Actual property tax history (Total Taxes billed)

YearTotal Taxes
2021$4,147.68
2022$4,253.84
2023$4,534.00
2024$4,826.68
2025$5,346.60

The tax has risen every single year (no exemption “drop” event visible) and is by far the highest of any candidate — driven entirely by the $668k assessed value. Effective rate ≈ 0.80%.

Eric as owner-occupant w/ exemption: apply the ~$125k Idaho exemption → taxable ≈ $543,500 × 0.80% ≈ $4,350/yr ≈ ~$362/mo.

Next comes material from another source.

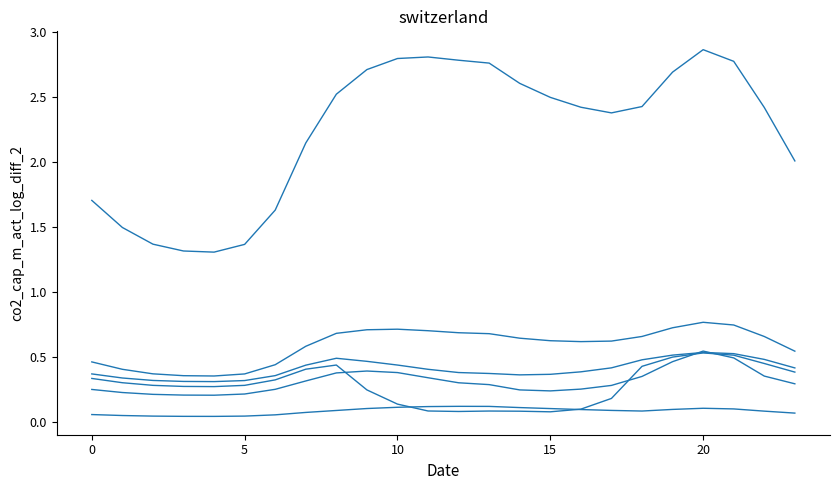

Is this an area chart (filled region under the line)?

No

Even after the exemption this is ~$362/mo — roughly double the tax on every other house on the board.

Affordability — VERDICT: FITS $2,500 (barely), but it’s a TAX TRAP, not a budget house

Under the new params (20% down for everyone, no PMI; $2,500 ceiling) the payment squeaks in — but the value/risk picture is what kills this, not the monthly.

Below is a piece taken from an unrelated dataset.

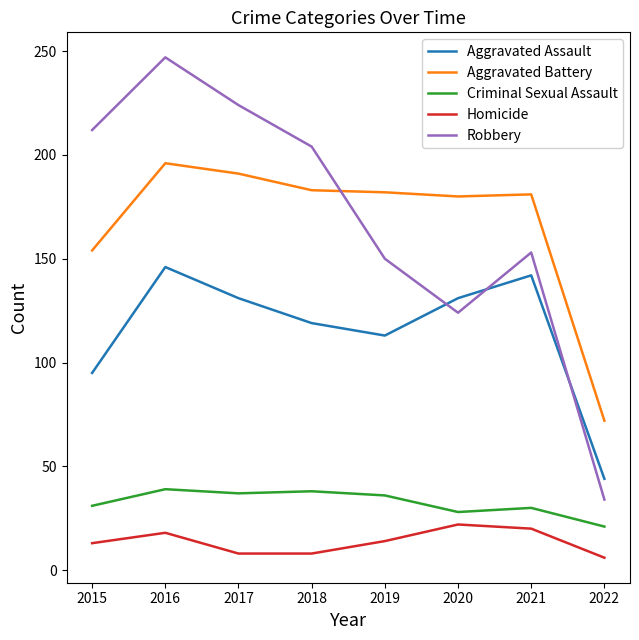

What is the total value across all series at 2018?

552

  • 20% down = $79,800 → loan $319,200
  • P&I at 6.5%: ~$2,018/mo
  • Property tax (owner-occupant, exemption applied): ~$362/mo — roughly double any other house
  • Insurance: ~$110/mo
  • PMI: $0 (20% down)
  • All-in: ~$2,490/mo → ~$10/mo UNDER $2,500 (and ~$490 OVER the old $2,000). Clears $2,500 by a hair. ✓

Cash — now fits at $105k

  • 20% down ($79.8k) + ~$12.0k closing (3%) ≈ $91.8k — inside the $105k fund, leaving ~$13.2k of cushion. The cash wall is gone; the binding problems are tax-creep and value, not affordability.

Flags

  • The $270k list-vs-assessed gap is the whole story. Assessor says $668,500; seller asks $399,000. Either (a) the assessor is over-valuing a development-potential A-1 lot the market won’t pay for, or (b) something is wrong with the house/lot, or (c) it’s a genuine under-list. Do not treat the gap as free equity — it’s a question. The A-1 zoning + 0.85ac may carry split/ag/development assumptions in the assessment that don’t translate to a buyer who just wants a house.
  • Tax is the killer: ~$362/mo even exempted, because tax follows the $668k assessed value, not the $399k price. Buying at $399k does NOT lower your tax bill — you’d pay tax on the county’s $668k number.
  • 1975 build, 1,400 sqft — 50-year-old house; budget for deferred maintenance (roof, systems, septic if the big A-1 lot is on septic/well — verify utilities).
  • Owner is a person, so no flip/LLC signal, but also means the current ~$5,300 tax is what it is.

Bottom line

Still a no — but for a sharper reason now that affordability isn’t the gate. The payment fits ($2,490, $10 under $2,500) and the cash fits ($91.8k inside $105k). The problem is the tax is anchored to a $668k assessed value you cannot escape by paying $399k — ~$362/mo even after the exemption, roughly double every other house — and Idaho has no assessment-increase cap, so that already-worst tax drifts up every single year (it’s risen every year on record). You’d be buying a 1,400-sqft 1975 house and paying tax like it’s a $668k estate, with the worst tax-creep exposure on the board. The $270k list-vs-assessed gap is a question (A-1 development-value assumption the market may not pay), not free equity. The only world where this is interesting is a deliberate land play on the 0.85-acre A-1 lot — not a “fits the plan” house to live in. Pass.